In trade, he confessed to blowing an entire summer’s tips to get his eyes swapped, just for a color change. Dark brown to sea-foam green. Peg examined them as he did his best not to blink. She liked how he did that, making a point of letting her know he’d also had cosmetic work, just to make her feel better about her derm job.
“I’ll bet they were fine brown,” said Peg.
Jayden twirled the foam on the head of his beer with a slow circling finger. His smile was crooked and sad.
“What is it?”
“It’s none of my business, but I wish you weren’t getting it done.”
“Why?” She sighed and crossed her arms. Better to get this over with. Let him drone on about the soul so we can get to the part involving clothing removal.
“You’re going to die,” he said, pulling apart bubbles of foam between fingers. “I just think that’s sad.”
Peg set down her beer too forcefully and it sloshed over the brim, spilling over the table. Jayden soaked it up with a napkin while Peg fumed. What was she supposed to say now? My mother died of early-onset Alzheimer’s. You were probably a designer baby, but, surprise! I have the markers for Alzheimer’s. If I don’t do this, and soon, I’ll die way too young and it won’t be pretty.
But there was no way. She’d just met this guy and, as he’d said, it was none of his goddamn business. Taking a page out of Sonar’s book, she decided to answer with a question.
“So what’s your solution? Let your neurons rot until you wink out?”
“Better that than letting the zombie docs carve out your brain, turn you into Frankenstein. You’re going to die and some other chick who is almost you is going to check out extended life in your place.”

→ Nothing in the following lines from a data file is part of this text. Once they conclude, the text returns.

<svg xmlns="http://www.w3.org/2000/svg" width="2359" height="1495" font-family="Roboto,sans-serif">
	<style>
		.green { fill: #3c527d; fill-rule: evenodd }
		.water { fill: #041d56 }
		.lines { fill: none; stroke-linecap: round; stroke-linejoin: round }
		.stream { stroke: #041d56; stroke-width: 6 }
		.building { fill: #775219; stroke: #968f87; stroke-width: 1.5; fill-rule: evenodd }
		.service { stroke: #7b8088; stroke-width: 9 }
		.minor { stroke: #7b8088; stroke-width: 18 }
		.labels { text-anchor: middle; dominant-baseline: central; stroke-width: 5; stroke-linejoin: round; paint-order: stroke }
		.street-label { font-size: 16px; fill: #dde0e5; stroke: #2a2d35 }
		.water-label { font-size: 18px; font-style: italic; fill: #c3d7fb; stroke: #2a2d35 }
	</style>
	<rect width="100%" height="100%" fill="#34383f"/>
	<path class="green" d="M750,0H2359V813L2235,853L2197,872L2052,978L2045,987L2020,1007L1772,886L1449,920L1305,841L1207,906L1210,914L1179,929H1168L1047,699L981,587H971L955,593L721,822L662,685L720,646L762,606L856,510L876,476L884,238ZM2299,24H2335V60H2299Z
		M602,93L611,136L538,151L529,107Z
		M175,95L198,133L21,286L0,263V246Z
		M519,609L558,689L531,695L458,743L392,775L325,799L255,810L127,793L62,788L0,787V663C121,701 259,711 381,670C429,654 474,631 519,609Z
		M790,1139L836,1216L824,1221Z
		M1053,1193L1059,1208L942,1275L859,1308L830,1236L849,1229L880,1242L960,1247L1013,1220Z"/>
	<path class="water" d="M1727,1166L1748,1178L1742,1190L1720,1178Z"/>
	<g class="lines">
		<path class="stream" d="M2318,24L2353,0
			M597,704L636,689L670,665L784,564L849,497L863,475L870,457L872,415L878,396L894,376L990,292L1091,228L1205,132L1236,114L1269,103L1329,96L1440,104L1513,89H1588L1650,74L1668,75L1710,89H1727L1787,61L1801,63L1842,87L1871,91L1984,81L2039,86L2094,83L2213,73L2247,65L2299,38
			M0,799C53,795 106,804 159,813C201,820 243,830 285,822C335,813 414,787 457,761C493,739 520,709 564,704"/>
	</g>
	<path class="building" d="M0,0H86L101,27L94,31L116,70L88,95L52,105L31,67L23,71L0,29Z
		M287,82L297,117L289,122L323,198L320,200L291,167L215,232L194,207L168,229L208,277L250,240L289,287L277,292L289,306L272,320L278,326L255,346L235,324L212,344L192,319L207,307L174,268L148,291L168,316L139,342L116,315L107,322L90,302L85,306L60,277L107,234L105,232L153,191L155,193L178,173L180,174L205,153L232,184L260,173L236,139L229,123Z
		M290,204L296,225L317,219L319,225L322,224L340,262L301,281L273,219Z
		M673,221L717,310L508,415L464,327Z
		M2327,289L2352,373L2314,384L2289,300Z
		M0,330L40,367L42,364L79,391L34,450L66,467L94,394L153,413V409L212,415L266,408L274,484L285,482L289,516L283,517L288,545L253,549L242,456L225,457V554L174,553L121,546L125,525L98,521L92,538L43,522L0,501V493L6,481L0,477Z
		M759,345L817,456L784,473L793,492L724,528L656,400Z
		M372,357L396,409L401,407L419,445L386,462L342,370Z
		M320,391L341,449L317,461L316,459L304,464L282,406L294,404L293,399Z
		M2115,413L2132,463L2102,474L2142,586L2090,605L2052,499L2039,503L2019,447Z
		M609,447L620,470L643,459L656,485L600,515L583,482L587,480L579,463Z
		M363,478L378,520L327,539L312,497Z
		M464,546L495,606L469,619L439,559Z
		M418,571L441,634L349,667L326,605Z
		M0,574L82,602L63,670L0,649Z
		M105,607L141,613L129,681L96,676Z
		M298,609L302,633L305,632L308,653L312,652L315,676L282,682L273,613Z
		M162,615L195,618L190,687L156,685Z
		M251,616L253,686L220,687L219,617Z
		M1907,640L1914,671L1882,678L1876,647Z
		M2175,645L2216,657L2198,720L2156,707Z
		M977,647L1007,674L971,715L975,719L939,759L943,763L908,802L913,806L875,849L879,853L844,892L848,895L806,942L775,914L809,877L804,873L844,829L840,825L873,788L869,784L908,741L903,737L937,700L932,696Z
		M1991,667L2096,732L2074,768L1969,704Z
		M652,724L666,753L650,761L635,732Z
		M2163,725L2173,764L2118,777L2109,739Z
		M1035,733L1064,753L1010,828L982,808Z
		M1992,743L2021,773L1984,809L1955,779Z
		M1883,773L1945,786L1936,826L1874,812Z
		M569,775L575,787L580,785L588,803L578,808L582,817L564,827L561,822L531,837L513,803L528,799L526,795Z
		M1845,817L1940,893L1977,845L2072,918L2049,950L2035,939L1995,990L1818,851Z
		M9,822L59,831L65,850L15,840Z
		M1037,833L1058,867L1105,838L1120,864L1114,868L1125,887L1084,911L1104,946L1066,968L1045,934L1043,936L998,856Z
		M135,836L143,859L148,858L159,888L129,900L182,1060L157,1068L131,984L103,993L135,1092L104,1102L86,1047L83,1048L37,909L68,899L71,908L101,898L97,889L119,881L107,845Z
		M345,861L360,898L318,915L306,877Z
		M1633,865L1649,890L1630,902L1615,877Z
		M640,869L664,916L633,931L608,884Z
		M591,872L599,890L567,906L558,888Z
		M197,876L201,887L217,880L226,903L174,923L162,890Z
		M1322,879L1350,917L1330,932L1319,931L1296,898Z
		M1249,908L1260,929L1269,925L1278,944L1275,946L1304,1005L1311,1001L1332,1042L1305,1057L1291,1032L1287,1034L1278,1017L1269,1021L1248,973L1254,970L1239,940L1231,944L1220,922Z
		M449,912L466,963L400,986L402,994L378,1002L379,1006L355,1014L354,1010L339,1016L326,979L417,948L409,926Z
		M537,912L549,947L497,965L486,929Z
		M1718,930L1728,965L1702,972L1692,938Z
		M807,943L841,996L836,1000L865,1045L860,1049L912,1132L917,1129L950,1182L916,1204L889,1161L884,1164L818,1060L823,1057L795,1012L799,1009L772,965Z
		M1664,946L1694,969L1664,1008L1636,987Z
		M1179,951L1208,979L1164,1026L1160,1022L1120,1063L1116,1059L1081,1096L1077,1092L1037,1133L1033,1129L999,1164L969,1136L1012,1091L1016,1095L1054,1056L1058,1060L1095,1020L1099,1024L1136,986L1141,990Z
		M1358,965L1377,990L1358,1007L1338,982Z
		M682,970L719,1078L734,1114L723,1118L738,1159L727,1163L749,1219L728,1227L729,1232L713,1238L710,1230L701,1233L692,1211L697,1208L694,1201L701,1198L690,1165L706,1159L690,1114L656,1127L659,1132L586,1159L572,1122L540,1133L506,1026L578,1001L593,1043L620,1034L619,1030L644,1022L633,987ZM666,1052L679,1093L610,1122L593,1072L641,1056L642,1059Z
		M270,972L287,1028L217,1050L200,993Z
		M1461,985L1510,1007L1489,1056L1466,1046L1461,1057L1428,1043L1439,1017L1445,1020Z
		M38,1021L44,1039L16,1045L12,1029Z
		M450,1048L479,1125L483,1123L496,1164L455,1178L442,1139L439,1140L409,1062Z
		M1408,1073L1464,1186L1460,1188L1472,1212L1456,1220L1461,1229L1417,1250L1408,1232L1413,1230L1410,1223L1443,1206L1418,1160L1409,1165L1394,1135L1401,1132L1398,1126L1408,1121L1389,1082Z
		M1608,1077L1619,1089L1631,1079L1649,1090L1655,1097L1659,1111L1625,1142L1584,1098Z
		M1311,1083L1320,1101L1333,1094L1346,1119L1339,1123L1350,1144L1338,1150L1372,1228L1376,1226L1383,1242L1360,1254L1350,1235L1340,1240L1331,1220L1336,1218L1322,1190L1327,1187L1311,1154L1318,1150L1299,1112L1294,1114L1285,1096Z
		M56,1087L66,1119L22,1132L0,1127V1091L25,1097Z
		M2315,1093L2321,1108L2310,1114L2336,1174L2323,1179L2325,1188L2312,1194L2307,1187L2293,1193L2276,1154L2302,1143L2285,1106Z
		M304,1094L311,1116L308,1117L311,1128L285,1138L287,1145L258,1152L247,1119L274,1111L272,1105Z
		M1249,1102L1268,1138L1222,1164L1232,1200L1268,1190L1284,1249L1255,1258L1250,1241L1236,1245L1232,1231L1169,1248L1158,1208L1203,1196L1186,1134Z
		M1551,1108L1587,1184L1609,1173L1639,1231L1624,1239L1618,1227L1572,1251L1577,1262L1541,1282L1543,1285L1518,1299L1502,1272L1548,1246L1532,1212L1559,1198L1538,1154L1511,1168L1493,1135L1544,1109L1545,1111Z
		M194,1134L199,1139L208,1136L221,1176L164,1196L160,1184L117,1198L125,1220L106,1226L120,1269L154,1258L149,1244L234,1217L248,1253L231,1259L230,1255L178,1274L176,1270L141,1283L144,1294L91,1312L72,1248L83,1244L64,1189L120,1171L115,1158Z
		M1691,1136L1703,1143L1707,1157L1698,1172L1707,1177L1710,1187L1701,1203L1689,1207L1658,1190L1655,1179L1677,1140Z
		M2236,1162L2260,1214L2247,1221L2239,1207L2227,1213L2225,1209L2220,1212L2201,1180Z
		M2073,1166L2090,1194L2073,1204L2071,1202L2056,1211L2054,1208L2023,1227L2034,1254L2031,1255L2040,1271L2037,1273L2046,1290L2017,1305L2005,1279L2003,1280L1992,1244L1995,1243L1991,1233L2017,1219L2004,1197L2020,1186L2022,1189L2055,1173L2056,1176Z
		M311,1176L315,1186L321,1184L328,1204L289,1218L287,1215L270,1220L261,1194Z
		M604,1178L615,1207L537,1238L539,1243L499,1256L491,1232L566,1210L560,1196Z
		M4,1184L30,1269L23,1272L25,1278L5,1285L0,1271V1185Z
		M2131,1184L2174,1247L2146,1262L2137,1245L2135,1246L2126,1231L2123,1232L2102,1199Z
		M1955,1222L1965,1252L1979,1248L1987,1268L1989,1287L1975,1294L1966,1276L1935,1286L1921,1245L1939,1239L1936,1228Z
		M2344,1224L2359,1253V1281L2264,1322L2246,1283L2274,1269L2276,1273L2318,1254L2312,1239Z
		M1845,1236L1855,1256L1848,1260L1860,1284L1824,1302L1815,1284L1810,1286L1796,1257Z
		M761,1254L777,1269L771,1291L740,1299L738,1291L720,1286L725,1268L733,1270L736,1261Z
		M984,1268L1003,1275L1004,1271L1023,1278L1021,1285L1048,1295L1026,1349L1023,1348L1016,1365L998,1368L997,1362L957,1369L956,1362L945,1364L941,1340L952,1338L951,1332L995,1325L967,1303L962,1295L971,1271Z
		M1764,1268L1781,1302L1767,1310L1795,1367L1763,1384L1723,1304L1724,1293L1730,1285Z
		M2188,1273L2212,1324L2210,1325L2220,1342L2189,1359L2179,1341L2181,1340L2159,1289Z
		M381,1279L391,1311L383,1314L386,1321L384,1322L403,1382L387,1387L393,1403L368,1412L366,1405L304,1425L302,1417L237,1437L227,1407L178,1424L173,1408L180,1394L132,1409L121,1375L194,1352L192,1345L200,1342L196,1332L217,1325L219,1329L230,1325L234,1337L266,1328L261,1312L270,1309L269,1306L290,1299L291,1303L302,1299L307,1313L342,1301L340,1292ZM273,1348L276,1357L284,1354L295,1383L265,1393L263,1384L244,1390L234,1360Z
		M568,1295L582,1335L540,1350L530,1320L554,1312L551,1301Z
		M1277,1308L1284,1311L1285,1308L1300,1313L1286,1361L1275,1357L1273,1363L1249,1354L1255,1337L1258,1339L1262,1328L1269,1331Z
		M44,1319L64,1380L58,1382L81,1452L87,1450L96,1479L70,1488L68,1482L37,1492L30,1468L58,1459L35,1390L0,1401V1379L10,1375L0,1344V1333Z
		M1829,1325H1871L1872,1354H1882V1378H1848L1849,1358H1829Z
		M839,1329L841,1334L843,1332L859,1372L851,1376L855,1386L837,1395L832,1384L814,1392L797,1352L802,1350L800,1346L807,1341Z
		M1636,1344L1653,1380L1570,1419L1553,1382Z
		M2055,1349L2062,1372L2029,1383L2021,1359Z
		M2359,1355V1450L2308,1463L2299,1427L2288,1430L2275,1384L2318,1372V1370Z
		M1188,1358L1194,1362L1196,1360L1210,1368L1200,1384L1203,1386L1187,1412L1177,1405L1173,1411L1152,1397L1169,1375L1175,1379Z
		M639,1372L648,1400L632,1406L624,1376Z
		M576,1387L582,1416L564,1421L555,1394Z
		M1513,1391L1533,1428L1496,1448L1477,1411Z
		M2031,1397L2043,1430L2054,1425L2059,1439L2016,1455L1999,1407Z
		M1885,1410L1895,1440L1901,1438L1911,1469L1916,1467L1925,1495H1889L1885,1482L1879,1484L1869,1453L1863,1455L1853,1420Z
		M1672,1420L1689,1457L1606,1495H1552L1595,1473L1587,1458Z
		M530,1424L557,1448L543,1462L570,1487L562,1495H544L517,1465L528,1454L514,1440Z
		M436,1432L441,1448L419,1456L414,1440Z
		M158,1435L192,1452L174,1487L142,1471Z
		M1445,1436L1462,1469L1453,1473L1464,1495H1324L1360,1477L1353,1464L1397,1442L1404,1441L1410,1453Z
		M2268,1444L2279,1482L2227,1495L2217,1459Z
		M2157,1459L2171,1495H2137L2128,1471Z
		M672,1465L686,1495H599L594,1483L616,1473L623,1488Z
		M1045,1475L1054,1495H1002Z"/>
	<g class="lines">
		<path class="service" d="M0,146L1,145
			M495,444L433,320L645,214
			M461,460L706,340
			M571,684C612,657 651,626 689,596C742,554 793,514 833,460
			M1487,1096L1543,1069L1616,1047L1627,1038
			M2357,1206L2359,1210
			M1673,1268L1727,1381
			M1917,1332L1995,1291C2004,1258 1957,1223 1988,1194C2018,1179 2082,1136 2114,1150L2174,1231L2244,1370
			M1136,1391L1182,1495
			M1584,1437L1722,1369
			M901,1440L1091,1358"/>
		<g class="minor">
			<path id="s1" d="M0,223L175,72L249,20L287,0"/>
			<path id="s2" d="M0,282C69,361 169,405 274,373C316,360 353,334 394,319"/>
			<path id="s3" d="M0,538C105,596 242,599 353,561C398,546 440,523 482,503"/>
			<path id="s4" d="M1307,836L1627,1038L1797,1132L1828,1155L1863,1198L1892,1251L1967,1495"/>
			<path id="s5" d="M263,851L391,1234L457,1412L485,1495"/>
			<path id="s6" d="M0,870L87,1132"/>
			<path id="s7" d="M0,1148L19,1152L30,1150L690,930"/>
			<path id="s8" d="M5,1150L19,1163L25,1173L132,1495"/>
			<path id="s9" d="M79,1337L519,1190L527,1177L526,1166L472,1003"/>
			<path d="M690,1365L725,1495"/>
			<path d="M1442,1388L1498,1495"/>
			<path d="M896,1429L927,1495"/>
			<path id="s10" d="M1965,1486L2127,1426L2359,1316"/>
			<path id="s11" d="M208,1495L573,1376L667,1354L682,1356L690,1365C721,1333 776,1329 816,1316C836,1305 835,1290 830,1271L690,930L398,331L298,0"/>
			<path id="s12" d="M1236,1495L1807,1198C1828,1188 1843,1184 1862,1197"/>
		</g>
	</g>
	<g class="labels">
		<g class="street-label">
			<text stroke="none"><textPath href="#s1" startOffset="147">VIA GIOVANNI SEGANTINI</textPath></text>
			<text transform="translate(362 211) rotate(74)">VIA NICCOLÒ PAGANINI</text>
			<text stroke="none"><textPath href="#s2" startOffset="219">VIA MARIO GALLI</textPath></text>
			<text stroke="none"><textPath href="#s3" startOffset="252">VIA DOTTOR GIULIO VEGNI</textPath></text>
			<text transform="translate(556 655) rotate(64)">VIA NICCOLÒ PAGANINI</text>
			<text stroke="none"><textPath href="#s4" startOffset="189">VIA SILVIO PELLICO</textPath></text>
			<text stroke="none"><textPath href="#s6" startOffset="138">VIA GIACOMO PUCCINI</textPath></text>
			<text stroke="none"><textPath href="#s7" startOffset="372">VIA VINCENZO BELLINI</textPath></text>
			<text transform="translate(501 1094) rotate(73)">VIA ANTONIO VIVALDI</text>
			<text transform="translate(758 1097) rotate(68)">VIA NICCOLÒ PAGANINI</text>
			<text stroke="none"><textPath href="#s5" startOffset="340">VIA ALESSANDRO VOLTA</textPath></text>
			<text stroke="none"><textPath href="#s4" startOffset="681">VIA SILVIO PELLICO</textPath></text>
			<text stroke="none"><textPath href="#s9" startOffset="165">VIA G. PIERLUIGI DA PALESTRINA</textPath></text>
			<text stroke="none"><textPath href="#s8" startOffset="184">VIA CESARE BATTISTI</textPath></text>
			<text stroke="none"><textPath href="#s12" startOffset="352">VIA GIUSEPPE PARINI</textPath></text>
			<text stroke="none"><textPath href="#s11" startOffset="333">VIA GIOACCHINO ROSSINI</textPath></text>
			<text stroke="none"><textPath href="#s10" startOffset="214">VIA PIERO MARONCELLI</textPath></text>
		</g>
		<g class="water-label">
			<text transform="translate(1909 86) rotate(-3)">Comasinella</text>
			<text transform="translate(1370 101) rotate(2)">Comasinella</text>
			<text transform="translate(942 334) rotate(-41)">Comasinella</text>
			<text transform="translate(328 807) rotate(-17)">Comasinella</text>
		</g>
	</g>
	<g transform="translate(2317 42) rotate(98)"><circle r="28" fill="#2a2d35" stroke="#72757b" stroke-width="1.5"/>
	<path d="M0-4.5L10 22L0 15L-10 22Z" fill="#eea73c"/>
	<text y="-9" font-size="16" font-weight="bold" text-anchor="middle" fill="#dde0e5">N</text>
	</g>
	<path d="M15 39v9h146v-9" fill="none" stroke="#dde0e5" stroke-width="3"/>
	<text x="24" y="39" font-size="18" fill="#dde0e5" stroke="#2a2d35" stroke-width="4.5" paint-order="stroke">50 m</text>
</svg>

He reached across the table to hold her hand. Hell, no. She jerked away.
“Look, I shouldn’t have said anything.”
“No,” Peg said, zapping the bar to pay her tab. “You shouldn’t have.” She snatched up her coat from the back of her chair. “I was going to let you fuck me.”
Peg was about to turn and leave when she saw the look on his face.
“Have you actually read any books?” she scowled. “Frankenstein was the doctor.”